§ Exercise materials:
-------------------------

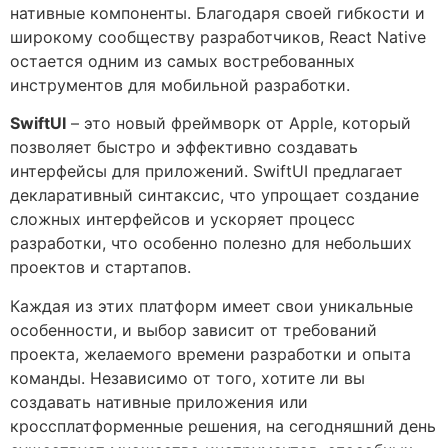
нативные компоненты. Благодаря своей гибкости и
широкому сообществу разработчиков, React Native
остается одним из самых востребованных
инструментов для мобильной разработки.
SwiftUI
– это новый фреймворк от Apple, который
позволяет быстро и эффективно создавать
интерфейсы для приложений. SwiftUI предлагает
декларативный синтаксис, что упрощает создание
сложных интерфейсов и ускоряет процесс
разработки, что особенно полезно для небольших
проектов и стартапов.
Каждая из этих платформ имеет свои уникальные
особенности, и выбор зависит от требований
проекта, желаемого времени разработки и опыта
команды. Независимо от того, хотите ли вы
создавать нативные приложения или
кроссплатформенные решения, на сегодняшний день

-------------------------

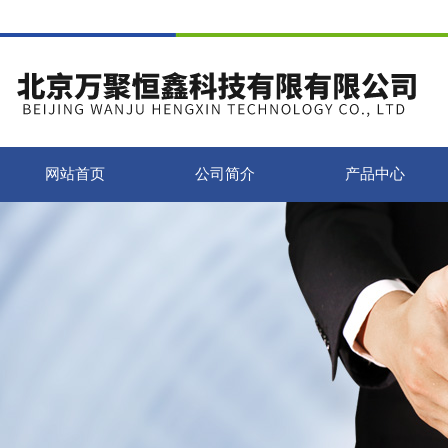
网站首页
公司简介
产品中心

-------------------------

§ Prompt:
Copy exactly the part of the records that opens with the line containing "нативные компоненты. Благодаря" and closes with the line containing "интерфейсы для приложений. SwiftUI предлагает", including both of those lines.

§ Result of this exercise:
нативные компоненты. Благодаря своей гибкости и
широкому сообществу разработчиков, React Native
остается одним из самых востребованных
инструментов для мобильной разработки.
SwiftUI
– это новый фреймворк от Apple, который
позволяет быстро и эффективно создавать
интерфейсы для приложений. SwiftUI предлагает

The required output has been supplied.